Em relação ao poema
ora transcrito e por mim vertido ao português, vale uma observação prévia: não
há pontuação nos versos de O’Hara e o fluxo das palavras segue em linha reta, ainda
que as lucubrações, em vários pontos, já tenham eventualmente dobrado a
esquina, rumo a outros apontamentos.
O leitor poderá
perceber tais inflexões sem muito esforço, sobretudo porque elas ocorrem, na
maior parte das vezes, nos saltos dos versos.
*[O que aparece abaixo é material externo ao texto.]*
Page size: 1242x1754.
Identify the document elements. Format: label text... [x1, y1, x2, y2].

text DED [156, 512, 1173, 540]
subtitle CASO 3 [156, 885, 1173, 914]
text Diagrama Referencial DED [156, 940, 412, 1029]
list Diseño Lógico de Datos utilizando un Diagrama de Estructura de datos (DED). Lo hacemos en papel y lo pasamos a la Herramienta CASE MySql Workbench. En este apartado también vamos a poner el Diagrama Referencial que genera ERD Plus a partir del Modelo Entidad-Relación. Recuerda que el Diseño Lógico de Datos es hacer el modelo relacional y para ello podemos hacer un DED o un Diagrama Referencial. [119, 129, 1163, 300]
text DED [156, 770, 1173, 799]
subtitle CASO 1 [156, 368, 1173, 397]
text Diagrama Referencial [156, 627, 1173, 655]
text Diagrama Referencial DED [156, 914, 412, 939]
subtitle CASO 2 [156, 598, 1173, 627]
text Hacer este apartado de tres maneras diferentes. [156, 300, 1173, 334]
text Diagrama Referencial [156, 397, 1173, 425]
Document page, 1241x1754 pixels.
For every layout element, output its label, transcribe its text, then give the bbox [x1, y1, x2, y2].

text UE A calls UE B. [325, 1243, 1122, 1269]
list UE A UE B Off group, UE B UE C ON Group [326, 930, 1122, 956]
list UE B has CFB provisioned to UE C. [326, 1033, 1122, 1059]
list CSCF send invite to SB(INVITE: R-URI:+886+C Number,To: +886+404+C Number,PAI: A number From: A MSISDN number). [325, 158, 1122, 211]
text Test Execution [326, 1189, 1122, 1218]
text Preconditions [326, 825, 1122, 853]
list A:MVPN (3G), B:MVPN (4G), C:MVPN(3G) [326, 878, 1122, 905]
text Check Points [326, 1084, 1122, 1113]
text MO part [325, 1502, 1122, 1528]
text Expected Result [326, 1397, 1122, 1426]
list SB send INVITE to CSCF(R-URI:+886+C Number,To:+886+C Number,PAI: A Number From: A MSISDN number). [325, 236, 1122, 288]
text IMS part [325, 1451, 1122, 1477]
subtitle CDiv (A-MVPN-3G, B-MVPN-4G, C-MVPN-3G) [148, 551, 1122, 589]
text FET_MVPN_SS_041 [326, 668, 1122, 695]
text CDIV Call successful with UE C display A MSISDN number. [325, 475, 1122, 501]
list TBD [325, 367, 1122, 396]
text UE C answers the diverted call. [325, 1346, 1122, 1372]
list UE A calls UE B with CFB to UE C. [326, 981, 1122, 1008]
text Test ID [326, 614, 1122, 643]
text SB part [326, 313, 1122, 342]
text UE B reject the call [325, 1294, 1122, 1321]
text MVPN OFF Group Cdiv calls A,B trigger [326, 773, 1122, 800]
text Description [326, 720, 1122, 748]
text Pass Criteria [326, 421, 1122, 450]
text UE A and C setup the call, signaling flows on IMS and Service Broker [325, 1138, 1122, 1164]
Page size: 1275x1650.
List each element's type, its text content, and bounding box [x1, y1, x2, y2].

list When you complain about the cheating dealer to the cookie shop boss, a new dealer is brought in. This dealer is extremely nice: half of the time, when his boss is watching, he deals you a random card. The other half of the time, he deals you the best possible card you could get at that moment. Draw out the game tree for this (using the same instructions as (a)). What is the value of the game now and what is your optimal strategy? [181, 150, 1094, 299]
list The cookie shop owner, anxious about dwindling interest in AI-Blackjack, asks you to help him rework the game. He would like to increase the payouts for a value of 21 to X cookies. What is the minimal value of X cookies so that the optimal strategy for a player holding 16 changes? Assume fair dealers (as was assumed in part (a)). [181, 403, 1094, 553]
Quando tal não vem a calhar, para
favorecer a compreensão, grafei as inflexões com lacunas de três espaços, no
caso, uma vez em cada uma das três estrofes do poema.
Suponho que O’Hara
tenha empregado tal expediente de encadeação para sugerir o quanto o falante e sua
interlocutora estiveram expostos a um vento bastante forte e frio que os deixou
atônitos, ainda que tudo se passe mesmo, s.m.j., na mente do ente lírico, pois
há elementos no texto a sinalizar que a composição nada mais seja do que a verbalização
de um fluxo de consciência que lhe acorreu ao espírito.
J.A.R. – H.C.
Frank O’Hara
(1926-1966)
34 Mile Wind
the sunlight steams
through the cold
making a glassy
melancholy into sound
ping ping ping where
are you
if she is jealous of
me still
she’s not as jealous
as she’s going to be
as the acid tests
produce lignum vitae
stretched over weeks
and the sands
of Rachmaninoff sea
cold as cocktails
and my thighs crisp
as my breath
hello Frank O’Hara
how are you!
I take back
everything I said about
Friday night and
Saturday morning
life can be beautiful
as a deserted
street a strong wind
and trench coats
flapping against
sacred and profane love
as against the neon
and swinging keys
how lucky we’d just
gone home and
changed our shoes
well-tested plot
your thoughts are
like the train stops
in the country where
strangers pause and
watch the death of
someone you will
die for in the future
want to die
though the sweeping
present can’t seem
to bend our solitudes
apart or break
or break into
something quite diferente
from a foregone
conclusion though again
the feeling is
foregone and so beautiful
Ferrovia perto da
estação Tarusskaya
(Vasily D. Polenov:
pintor russo)
Vento de 34 Milhas
a luz do sol vaporiza
através do frio
convertendo em som
uma melancolia vítrea
ping ping ping onde
você está
se ela ainda tem
ciúmes de mim
não está tão ciumenta
quanto ainda há de se tornar
já que as provas de
ácido produzem lignum vitae
expandido durante
semanas e as areias
do mar de Rachmaninoff
são frias como coquetéis
e minhas coxas tão
gélidas quanto o meu respirar
olá Frank O’Hara como
você está!
retiro tudo o que
disse sobre
sexta-feira à noite e
sábado pela manhã
a vida pode ser bela
como uma rua
deserta um
vento forte e sobretudos
drapejando contra o
amor sagrado e profano
bem assim contra o
neon e as balouçantes chaves
que sorte termos acabado
de voltar para casa e
trocado nossos
sapatos dentre um ror bem testado
seus pensamentos são
como as paradas de trem
no campo onde
estranhos fazem uma pausa para
assistir a morte de
alguém por quem você
há de padecer no
futuro ao ter a morte em vista
a despeito de que o
presente arrebatador não pareça
levar de vencidas as
nossas solidões ou vir a topar
a deparar com algo
bastante diferente
de uma previsível conclusão conquanto
uma vez mais
o sentimento seja
premonitório e tão belo
Referência:
O’HARA, Frank. 34
mile wind. In: __________. The collected poems of Frank O’Hara. Edited
by Donald Allen, with an introduction by John Ashbery. 1st print. Berkeley, CA:
University of California Press, 1995. p. 469.